PROBLEM DESCRIPTION: Please copy every line below exactly, changing nothing.

+++

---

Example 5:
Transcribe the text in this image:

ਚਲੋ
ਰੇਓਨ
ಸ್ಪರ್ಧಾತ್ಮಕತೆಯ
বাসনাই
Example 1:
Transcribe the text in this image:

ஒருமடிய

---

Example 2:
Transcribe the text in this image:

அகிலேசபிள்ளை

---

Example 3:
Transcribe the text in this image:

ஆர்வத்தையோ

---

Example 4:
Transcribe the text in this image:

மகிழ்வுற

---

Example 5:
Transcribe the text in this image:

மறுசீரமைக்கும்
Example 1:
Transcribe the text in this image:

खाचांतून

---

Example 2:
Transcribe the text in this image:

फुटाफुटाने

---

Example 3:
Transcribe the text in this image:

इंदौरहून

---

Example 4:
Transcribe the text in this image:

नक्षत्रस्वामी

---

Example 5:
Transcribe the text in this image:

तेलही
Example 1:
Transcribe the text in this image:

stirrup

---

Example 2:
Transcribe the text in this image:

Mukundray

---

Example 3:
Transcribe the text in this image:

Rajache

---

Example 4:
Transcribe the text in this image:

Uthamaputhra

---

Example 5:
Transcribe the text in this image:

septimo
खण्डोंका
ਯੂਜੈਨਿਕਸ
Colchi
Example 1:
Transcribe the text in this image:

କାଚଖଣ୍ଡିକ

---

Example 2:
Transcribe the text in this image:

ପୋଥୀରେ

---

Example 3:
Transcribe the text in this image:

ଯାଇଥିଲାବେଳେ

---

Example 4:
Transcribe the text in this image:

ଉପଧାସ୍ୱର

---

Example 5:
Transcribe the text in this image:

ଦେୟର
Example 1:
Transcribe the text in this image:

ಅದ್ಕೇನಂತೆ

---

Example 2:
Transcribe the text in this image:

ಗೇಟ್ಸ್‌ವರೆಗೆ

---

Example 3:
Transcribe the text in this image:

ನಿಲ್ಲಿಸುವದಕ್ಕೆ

+++

OUTPUT OF THE EXERCISE:
---

Example 5:
Transcribe the text in this image:

ਚਲੋ
ਰੇਓਨ
ಸ್ಪರ್ಧಾತ್ಮಕತೆಯ
বাসনাই
Example 1:
Transcribe the text in this image:

ஒருமடிய

---

Example 2:
Transcribe the text in this image:

அகிலேசபிள்ளை

---

Example 3:
Transcribe the text in this image:

ஆர்வத்தையோ

---

Example 4:
Transcribe the text in this image:

மகிழ்வுற

---

Example 5:
Transcribe the text in this image:

மறுசீரமைக்கும்
Example 1:
Transcribe the text in this image:

खाचांतून

---

Example 2:
Transcribe the text in this image:

फुटाफुटाने

---

Example 3:
Transcribe the text in this image:

इंदौरहून

---

Example 4:
Transcribe the text in this image:

नक्षत्रस्वामी

---

Example 5:
Transcribe the text in this image:

तेलही
Example 1:
Transcribe the text in this image:

stirrup

---

Example 2:
Transcribe the text in this image:

Mukundray

---

Example 3:
Transcribe the text in this image:

Rajache

---

Example 4:
Transcribe the text in this image:

Uthamaputhra

---

Example 5:
Transcribe the text in this image:

septimo
खण्डोंका
ਯੂਜੈਨਿਕਸ
Colchi
Example 1:
Transcribe the text in this image:

କାଚଖଣ୍ଡିକ

---

Example 2:
Transcribe the text in this image:

ପୋଥୀରେ

---

Example 3:
Transcribe the text in this image:

ଯାଇଥିଲାବେଳେ

---

Example 4:
Transcribe the text in this image:

ଉପଧାସ୍ୱର

---

Example 5:
Transcribe the text in this image:

ଦେୟର
Example 1:
Transcribe the text in this image:

ಅದ್ಕೇನಂತೆ

---

Example 2:
Transcribe the text in this image:

ಗೇಟ್ಸ್‌ವರೆಗೆ

---

Example 3:
Transcribe the text in this image:

ನಿಲ್ಲಿಸುವದಕ್ಕೆ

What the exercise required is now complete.